### WHAT YOU HAVE TO DO
What you return should be the full listing, copied exactly and stripped of its pictures.

### RECORDS
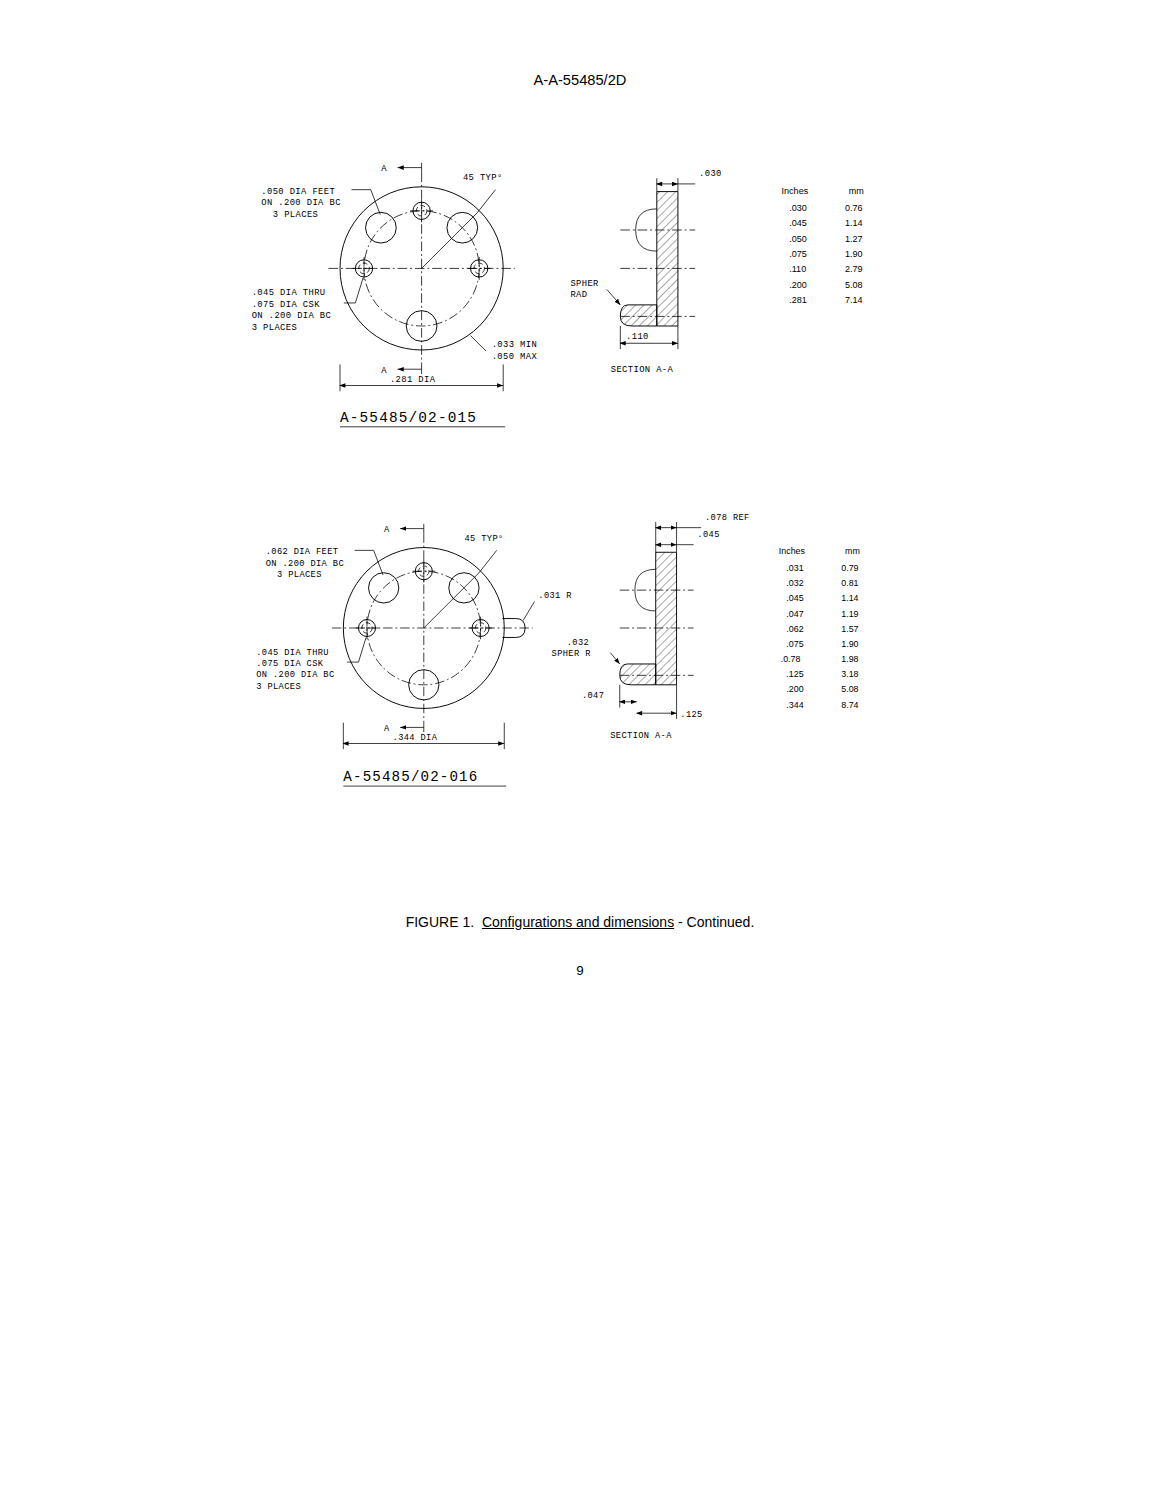A-A-55485/2D
45 TYP° A A .050 DIA FEET ON .200 DIA BC 3 PLACES .045 DIA THRU .075 DIA CSK ON .200 DIA BC 3 PLACES .033 MIN .050 MAX .281 DIA A-55485/02-015 .030 SPHER RAD .110 SECTION A-A Inches mm .030 0.76 .045 1.14 .050 1.27 .075 1.90 .110 2.79 .200 5.08 .281 7.14
45 TYP° A A .062 DIA FEET ON .200 DIA BC 3 PLACES .045 DIA THRU .075 DIA CSK ON .200 DIA BC 3 PLACES .031 R .344 DIA A-55485/02-016 .078 REF .045 .032 SPHER R .047 .125 SECTION A-A Inches mm .031 0.79 .032 0.81 .045 1.14 .047 1.19 .062 1.57 .075 1.90 .0.78 1.98 .125 3.18 .200 5.08 .344 8.74
FIGURE 1. Configurations and dimensions - Continued.
9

### WORKED SOLUTION
A-A-55485/2D
45 TYP° A A .050 DIA FEET ON .200 DIA BC 3 PLACES .045 DIA THRU .075 DIA CSK ON .200 DIA BC 3 PLACES .033 MIN .050 MAX .281 DIA A-55485/02-015 .030 SPHER RAD .110 SECTION A-A Inches mm .030 0.76 .045 1.14 .050 1.27 .075 1.90 .110 2.79 .200 5.08 .281 7.14
45 TYP° A A .062 DIA FEET ON .200 DIA BC 3 PLACES .045 DIA THRU .075 DIA CSK ON .200 DIA BC 3 PLACES .031 R .344 DIA A-55485/02-016 .078 REF .045 .032 SPHER R .047 .125 SECTION A-A Inches mm .031 0.79 .032 0.81 .045 1.14 .047 1.19 .062 1.57 .075 1.90 .0.78 1.98 .125 3.18 .200 5.08 .344 8.74
FIGURE 1. Configurations and dimensions - Continued.
9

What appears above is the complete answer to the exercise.